Golpeaba a su hija de 6 años por no aprender los rezos musulmanes

Y la amenazó con cortarle el botón:

Cuatro años de cárcel pide el fiscal para un hombre acusado de golpear a su hija, de seis años, por no aprender los rezos musulmanes. Desde la Junta y la Asociación Islámica Al- Andalus se rechaza este tipo de comportamientos para enseñar el Corán a los menores.

La Asociación Islámica Al- Andalus asegura que es el nivel educativo y la cultura de cada ciudadano lo que  determina su interpretación del Corán y su aplicación y nunca la religión del Islam.
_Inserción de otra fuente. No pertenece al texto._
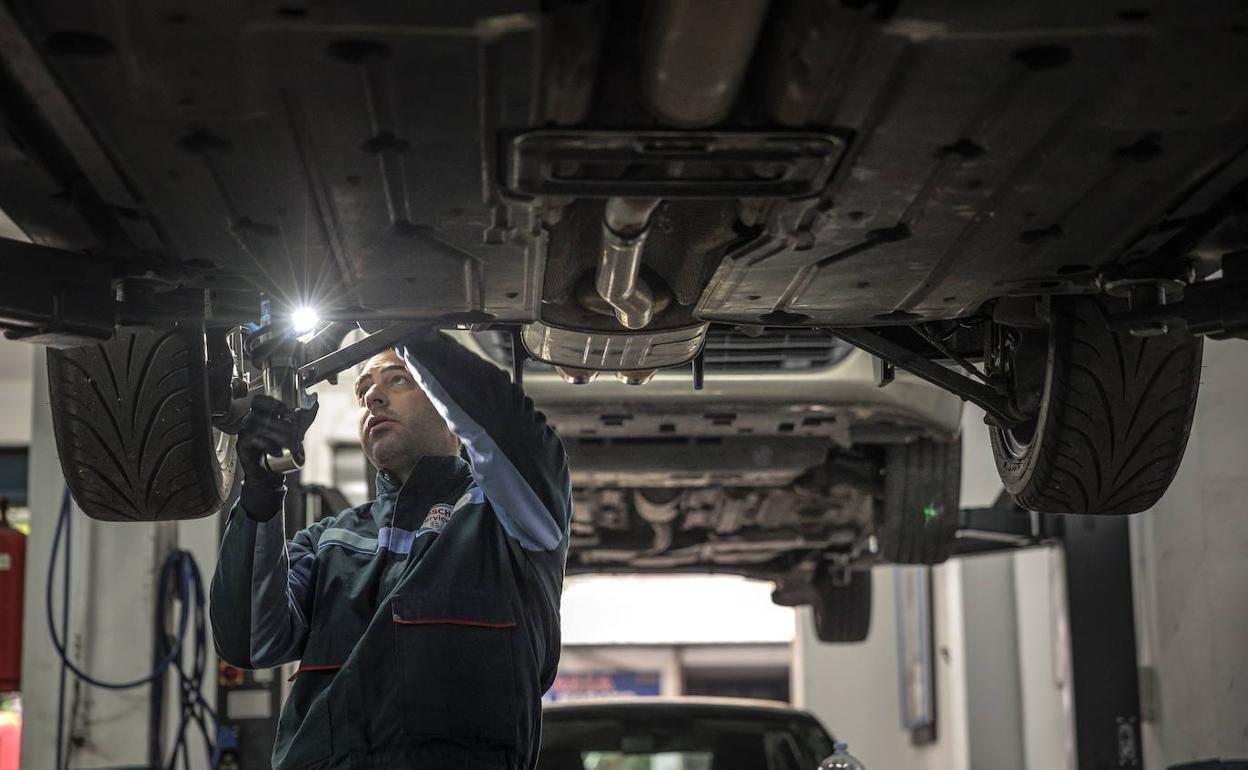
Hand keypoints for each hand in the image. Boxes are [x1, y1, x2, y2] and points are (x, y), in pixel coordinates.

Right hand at [236, 395, 317, 520]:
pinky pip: (254, 441)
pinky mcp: (242, 446)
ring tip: (290, 444)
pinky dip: (268, 446)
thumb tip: (316, 404)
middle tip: (295, 432)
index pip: (258, 400)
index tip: (285, 410)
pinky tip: (278, 452)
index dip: (270, 402)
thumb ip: (305, 418)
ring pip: (258, 427)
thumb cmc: (279, 447)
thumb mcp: (295, 432)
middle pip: (262, 415)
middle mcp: (250, 421)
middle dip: (282, 424)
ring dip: (278, 435)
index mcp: (260, 414)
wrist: (269, 471)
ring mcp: (244, 433)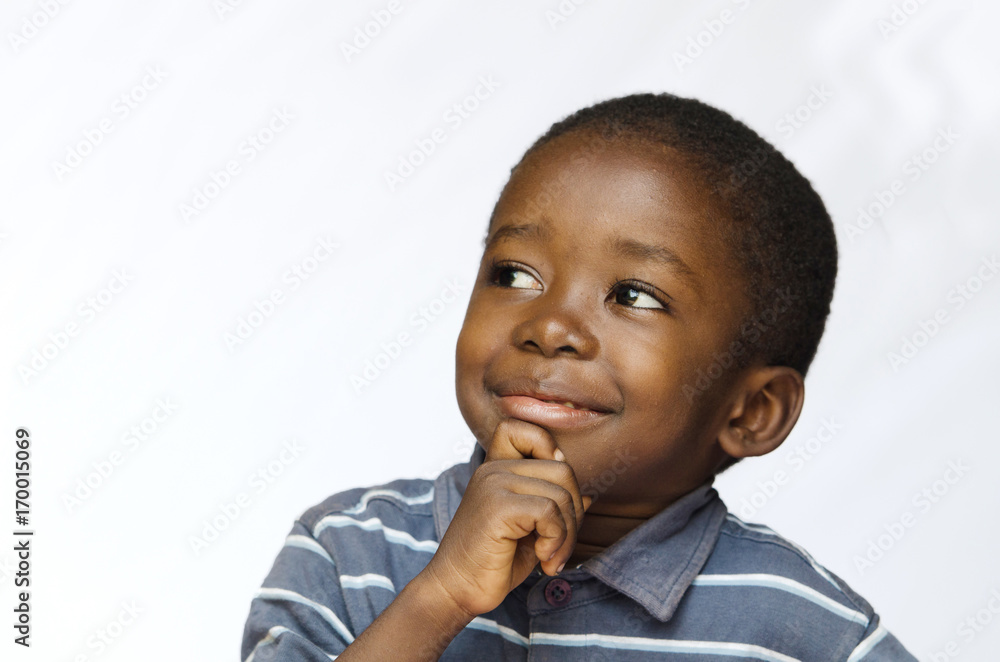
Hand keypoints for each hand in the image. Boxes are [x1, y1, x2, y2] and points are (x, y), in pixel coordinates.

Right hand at [422, 418, 591, 616]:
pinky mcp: (499, 506)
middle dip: (573, 512)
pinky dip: (556, 540)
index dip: (549, 449)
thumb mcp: (530, 530)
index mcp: (496, 468)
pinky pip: (550, 512)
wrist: (457, 589)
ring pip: (562, 494)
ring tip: (551, 558)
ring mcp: (494, 484)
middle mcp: (493, 469)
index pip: (522, 428)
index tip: (550, 495)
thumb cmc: (494, 562)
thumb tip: (588, 497)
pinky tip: (542, 559)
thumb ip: (553, 506)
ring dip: (567, 534)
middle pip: (563, 470)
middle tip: (560, 544)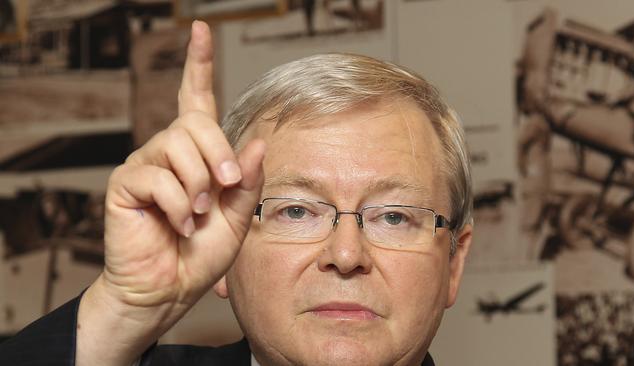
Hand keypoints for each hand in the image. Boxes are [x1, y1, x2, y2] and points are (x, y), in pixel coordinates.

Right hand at [77, 21, 264, 364]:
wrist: (169, 289)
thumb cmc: (200, 253)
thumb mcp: (237, 216)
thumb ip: (247, 181)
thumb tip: (254, 142)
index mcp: (197, 154)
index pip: (195, 100)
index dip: (197, 65)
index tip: (200, 30)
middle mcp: (168, 151)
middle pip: (194, 121)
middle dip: (218, 154)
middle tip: (226, 187)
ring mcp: (144, 164)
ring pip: (177, 145)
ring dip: (199, 184)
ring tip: (199, 214)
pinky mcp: (125, 183)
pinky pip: (158, 175)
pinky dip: (179, 203)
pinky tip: (180, 223)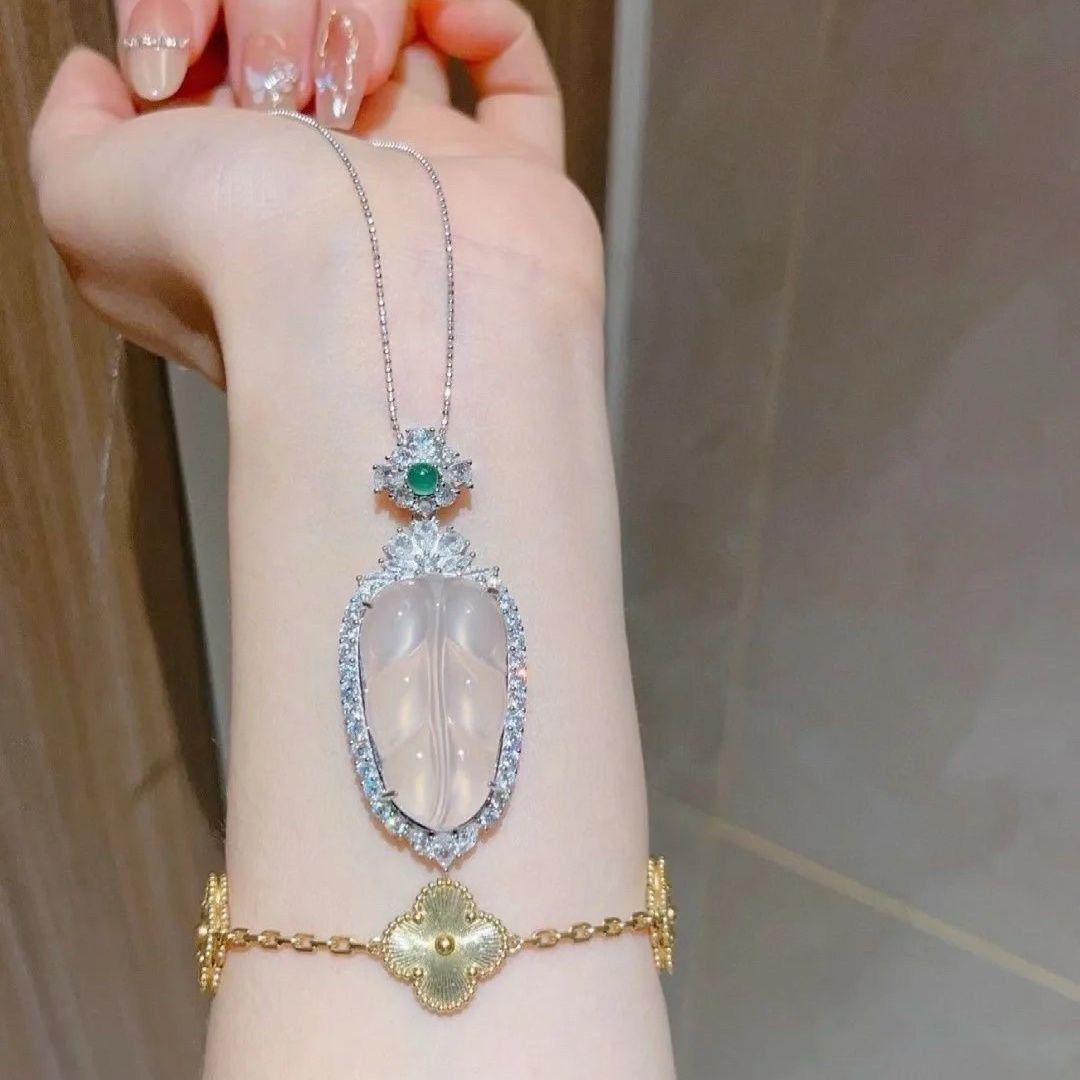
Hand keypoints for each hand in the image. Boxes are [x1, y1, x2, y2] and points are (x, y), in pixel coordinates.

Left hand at [30, 0, 601, 388]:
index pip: (212, 44)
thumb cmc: (228, 262)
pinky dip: (479, 14)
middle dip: (273, 11)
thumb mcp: (81, 198)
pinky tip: (443, 20)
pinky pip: (508, 63)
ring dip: (364, 6)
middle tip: (274, 83)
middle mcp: (327, 173)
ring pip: (394, 26)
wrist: (365, 313)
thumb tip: (105, 77)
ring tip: (355, 76)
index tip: (175, 57)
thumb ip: (74, 126)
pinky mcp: (509, 177)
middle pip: (300, 20)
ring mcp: (421, 171)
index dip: (187, 14)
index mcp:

Dicen que estos comportamientos perjudican a todos los musulmanes y por esos son rechazados.
Según el fiscal del caso, el hombre separado de su esposa, aprovechaba el régimen de visitas para, a través de golpes en las manos y pecho, y pellizcos en las orejas, obligar a las niñas a aprender los rezos. Incluso, según la acusación, la amenazaba con practicarle la ablación del clítoris. Musulmanes y Administración rechazan estos comportamientos.
También está acusado de maltratar a su ex mujer desde que se separó en 2006.

Nótese que no han podido por menos de preguntar a una asociación de mahometanos, que por supuesto han negado que esto tenga nada que ver con el Islam. Se habla de rechazo, no de condena. Y se coulta que se trata de un nigeriano, por supuesto.

5 comentarios

  1. Sí claro, amor y paz y tolerancia. Los malos somos los occidentales. Claro que sí.
    Y todos esos mahometanos que nos quieren vender como «tolerantes» no hacen más que buscarle excusas a la barbarie. Que al fin y al cabo, maltratar a una niña de seis años no es tan grave. Al fin y al cabo las mujeres están para eso.
    Eso dice su religión de «paz».

  2. Montcalm, puedes jurarlo.

    Una mora de verdad (no una conversa, quiero decir, o una tonta del culo española que se le ha calentado el higo por un moro) no se divorcia del verraco de su marido. Le puede costar la vida. En cambio una española (ex-española) siempre tiene el apoyo de su parentela cristiana, y tal vez algún resto de dignidad que le impide someterse definitivamente al animal de su cónyugue.